**DESCRIPTION OF THE TASK**
In the records below, find the line that contains "Theoretical-practical classes: presentation" and the line that contains "It is mandatory". Set down exactly those lines and every line between them, and nothing more.

BEGIN MATERIAL SUPPLIED

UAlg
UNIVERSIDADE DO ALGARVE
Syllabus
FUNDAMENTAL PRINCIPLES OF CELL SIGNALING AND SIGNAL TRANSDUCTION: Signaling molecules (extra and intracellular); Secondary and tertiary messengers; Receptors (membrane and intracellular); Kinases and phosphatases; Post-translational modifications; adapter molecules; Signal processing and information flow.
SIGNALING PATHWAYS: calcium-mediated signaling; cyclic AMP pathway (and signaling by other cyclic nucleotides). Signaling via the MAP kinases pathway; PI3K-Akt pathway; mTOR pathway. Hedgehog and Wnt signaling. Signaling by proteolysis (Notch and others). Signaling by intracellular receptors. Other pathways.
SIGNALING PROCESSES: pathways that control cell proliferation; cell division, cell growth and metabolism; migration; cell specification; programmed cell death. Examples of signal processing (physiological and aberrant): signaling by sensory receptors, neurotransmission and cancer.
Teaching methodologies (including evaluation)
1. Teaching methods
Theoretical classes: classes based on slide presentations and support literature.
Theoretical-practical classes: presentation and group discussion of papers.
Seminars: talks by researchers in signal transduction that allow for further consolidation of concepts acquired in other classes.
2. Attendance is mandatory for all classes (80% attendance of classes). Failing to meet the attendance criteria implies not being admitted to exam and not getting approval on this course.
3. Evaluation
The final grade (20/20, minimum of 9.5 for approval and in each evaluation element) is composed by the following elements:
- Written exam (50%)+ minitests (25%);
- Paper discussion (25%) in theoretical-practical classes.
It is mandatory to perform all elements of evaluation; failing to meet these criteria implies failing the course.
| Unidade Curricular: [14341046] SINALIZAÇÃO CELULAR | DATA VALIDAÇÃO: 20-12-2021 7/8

END MATERIAL SUPPLIED
BEGIN MATERIAL SUPPLIED

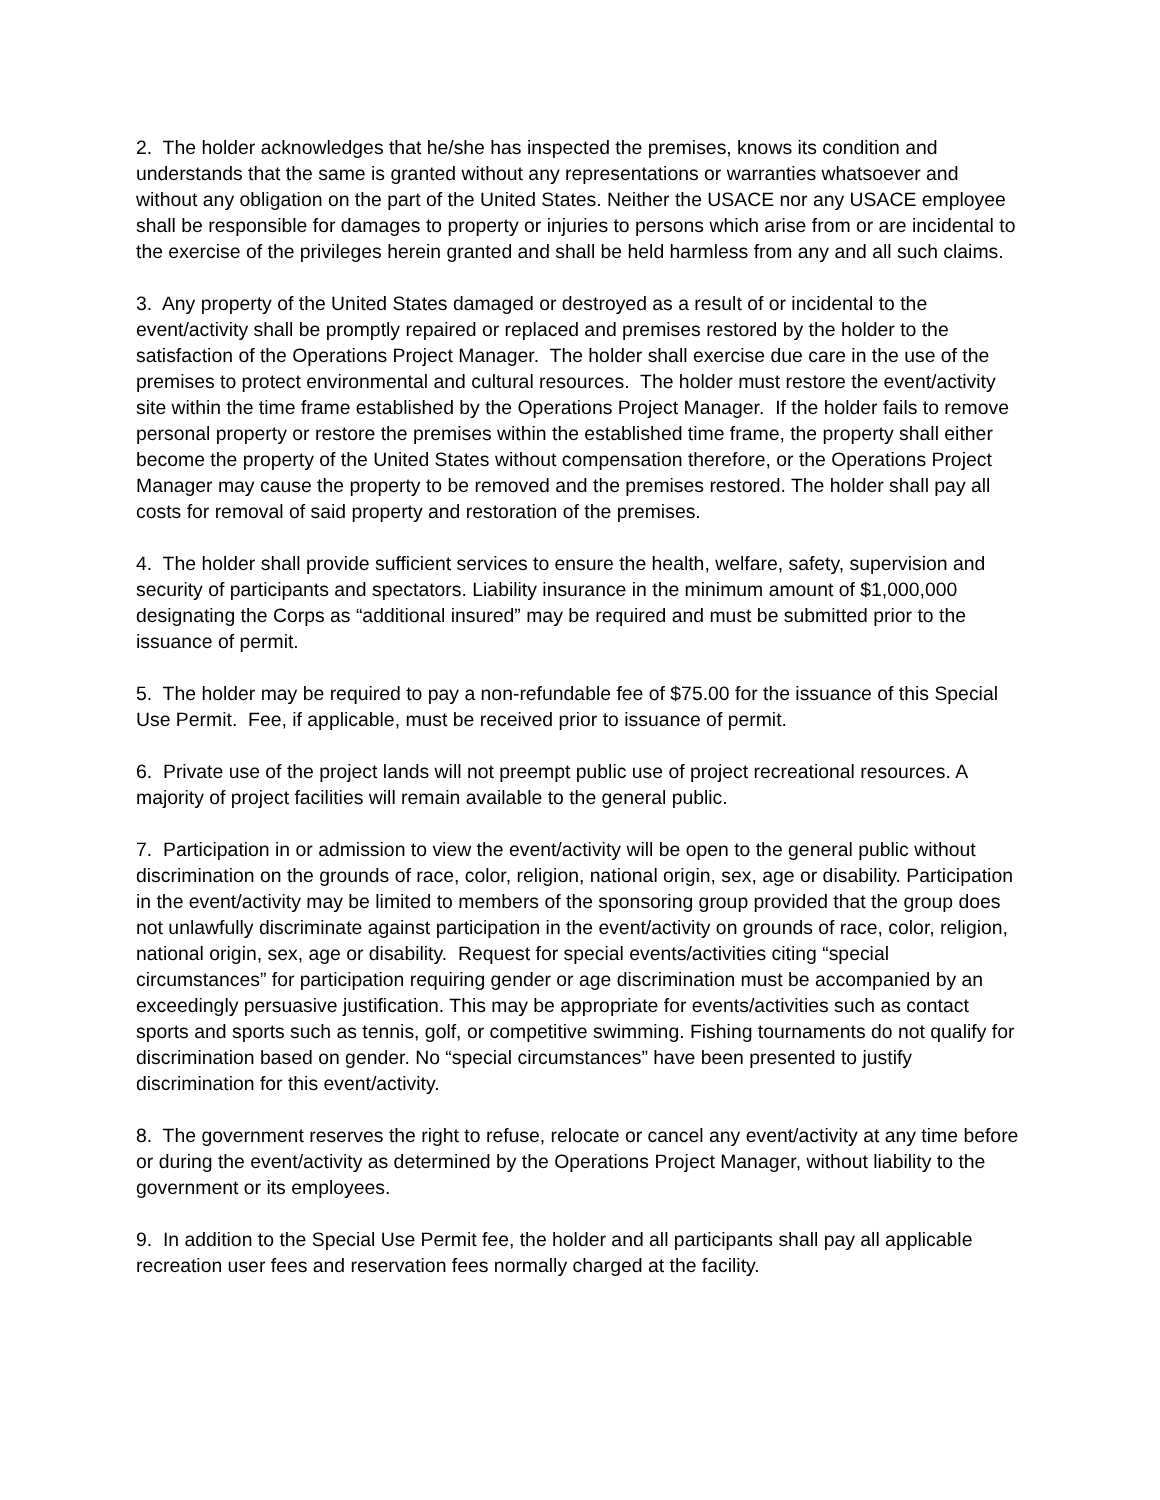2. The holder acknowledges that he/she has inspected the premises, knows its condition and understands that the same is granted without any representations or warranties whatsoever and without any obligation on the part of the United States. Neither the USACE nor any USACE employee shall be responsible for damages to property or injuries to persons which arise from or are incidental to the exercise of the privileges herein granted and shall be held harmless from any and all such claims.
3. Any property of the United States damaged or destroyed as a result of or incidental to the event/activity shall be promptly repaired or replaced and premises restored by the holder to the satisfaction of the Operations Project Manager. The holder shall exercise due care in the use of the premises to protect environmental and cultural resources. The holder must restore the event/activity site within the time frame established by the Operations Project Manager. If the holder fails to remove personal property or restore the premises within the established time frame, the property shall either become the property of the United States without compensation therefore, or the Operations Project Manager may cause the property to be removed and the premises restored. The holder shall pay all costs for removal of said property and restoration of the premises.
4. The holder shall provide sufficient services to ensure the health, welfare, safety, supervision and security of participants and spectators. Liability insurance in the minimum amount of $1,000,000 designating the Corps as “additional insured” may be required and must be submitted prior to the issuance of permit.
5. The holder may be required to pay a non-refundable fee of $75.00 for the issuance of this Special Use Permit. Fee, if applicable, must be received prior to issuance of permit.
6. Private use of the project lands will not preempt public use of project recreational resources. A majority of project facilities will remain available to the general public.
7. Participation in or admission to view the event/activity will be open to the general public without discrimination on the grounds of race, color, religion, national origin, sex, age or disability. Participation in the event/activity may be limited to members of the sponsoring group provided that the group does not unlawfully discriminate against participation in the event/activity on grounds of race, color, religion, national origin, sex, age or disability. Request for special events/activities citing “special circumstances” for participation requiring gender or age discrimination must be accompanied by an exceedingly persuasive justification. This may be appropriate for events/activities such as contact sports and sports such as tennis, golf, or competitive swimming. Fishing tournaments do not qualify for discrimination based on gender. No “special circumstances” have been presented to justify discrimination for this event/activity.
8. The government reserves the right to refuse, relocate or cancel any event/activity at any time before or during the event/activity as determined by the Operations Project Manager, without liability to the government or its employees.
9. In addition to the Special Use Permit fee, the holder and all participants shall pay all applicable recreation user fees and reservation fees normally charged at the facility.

END MATERIAL SUPPLIED

**YOUR SOLUTION**
Theoretical-practical classes: presentation and group discussion of papers.
Seminars: talks by researchers in signal transduction that allow for further consolidation of concepts acquired in other classes.
2. Attendance is mandatory for all classes (80% attendance of classes). Failing to meet the attendance criteria implies not being admitted to exam and not getting approval on this course.
3. Evaluation
The final grade (20/20, minimum of 9.5 for approval and in each evaluation element) is composed by the following elements:
- Written exam (50%)+ minitests (25%);
- Paper discussion (25%) in theoretical-practical classes.
It is mandatory to perform all elements of evaluation; failing to meet these criteria implies failing the course.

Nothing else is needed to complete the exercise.